As an example: from the 1860 census, the value of manufactured goods from the State of New York $378,800,000.
How much of that value was the consequence of protectionist laws that caused the South to have to buy those products at the inflated prices at which they were sold?
What would have been the value of those products if European machinery had been purchased in their stead?
Little of these manufactured items found their way to Europe. These manufactured items were sold all over North America.
What would have been the consequences to these manufacturers if the South had opened up the doors to European versions of similar products to the entire Midwest regions?
You want to talk about a powerful incentive for Northern manufacturers to go to war? There it is.
Maybe the manufacturers in New York had enough money to buy imports in the quantities represented by your Tariff graphic.
Where did they get the money to buy European goods? Only 27% (at most) could have come from their own sales to Europe. Didn't the other 73% (at least) have to somehow come from Southern production?

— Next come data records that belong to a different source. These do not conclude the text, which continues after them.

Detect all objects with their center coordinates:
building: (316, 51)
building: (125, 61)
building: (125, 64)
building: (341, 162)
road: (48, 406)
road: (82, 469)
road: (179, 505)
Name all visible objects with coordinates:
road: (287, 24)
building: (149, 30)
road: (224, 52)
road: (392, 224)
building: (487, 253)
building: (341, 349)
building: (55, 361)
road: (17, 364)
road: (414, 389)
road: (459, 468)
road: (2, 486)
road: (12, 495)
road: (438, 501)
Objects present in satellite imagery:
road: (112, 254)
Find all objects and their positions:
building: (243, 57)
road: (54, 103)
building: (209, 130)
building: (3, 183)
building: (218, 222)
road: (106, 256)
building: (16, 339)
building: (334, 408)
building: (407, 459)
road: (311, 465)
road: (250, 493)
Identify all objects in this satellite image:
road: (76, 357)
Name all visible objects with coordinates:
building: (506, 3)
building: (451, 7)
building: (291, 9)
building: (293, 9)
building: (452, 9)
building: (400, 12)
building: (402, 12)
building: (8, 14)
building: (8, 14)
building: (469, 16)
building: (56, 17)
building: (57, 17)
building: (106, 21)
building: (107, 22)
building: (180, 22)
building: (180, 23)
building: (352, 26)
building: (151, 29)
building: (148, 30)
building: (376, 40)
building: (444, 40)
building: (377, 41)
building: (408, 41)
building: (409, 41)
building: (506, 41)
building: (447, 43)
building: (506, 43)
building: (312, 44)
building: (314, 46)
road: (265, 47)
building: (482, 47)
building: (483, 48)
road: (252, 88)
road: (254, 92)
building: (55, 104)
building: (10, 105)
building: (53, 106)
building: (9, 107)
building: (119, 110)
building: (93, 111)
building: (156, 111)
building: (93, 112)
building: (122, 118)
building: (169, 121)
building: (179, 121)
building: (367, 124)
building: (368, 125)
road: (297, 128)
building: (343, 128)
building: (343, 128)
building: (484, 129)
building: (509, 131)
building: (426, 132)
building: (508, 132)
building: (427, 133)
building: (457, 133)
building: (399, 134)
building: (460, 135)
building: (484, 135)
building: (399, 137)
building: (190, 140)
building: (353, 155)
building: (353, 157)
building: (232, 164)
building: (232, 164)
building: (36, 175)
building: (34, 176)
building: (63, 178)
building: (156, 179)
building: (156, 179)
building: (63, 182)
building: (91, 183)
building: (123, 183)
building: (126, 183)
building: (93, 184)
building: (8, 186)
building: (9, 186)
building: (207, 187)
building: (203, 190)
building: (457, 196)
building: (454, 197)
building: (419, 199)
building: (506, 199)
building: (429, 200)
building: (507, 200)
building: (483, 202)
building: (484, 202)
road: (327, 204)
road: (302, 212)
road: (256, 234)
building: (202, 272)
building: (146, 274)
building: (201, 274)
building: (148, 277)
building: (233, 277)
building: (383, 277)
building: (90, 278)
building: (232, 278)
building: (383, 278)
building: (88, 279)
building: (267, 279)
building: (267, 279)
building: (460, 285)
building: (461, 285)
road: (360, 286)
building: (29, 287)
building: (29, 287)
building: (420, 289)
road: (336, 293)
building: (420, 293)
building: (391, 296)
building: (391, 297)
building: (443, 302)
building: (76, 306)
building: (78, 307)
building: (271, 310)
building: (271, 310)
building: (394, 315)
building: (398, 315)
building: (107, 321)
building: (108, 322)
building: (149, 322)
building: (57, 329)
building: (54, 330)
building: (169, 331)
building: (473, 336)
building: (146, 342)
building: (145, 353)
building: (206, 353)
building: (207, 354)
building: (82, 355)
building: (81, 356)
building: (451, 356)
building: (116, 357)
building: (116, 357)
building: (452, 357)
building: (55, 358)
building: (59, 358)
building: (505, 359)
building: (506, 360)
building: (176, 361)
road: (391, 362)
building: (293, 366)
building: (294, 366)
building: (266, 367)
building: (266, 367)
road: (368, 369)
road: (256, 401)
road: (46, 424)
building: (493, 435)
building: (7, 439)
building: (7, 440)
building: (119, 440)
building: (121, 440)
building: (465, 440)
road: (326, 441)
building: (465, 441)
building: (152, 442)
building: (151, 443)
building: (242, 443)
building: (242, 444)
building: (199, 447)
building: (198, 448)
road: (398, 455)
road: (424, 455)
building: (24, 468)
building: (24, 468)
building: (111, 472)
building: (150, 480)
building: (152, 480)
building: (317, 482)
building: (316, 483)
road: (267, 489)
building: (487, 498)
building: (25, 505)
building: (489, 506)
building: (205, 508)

You repeat that endlessly, but it's still a lie, always will be.
The Cotton Confederacy produced 50% of US exports in 1860, the other 50% came from Union states & regions.
And for every dollar Southerners exported, they "imported" a dollar of Northern goods.
That's where the money came from to pay for those huge New York import numbers.
DiogenesLamp: "How much of that value was the consequence of protectionist laws that caused the South to have to buy those products at the inflated prices at which they were sold?
What would have been the value of those products if European machinery had been purchased in their stead?"
I've long said DiogenesLamp is a Marxist, but the truth here is he's worse than just Marxist, he's a globalist Democrat -- let's rip the manufacturing jobs off Americans and send them around the world to who knows where, right?
Really, why wouldn't DiogenesLamp work to elect Hillary?
That was her plan exactly -- typical Democrat.
Republicans, like our Whig & Federalist predecessors, want to put Americans first and Make America Great with our own manufacturing.
DiogenesLamp: "What would have been the consequences to these manufacturers if the South had opened up the doors to European versions of similar products to the entire Midwest regions?
You want to talk about a powerful incentive for Northern manufacturers to go to war?
There it is."
Pure fantasy, though at least expressed by some at the time.
But it could never happen unless Confederates eliminated all tariffs on imports arriving in, say, New Orleans -- and that no Confederate ever even imagined.
What Confederates needed was tariffs high enough to pay their bills, and so they started off with the old US Tariff of 1856 rates.
By the time they revised those rates in late 1861 the Union blockade had begun to take hold and so it's impossible to say what those revised rates averaged.
For certain, it was not zero, which would have been required to unleash the nightmare scenario, fantasized by DiogenesLamp, of Confederate "free trade".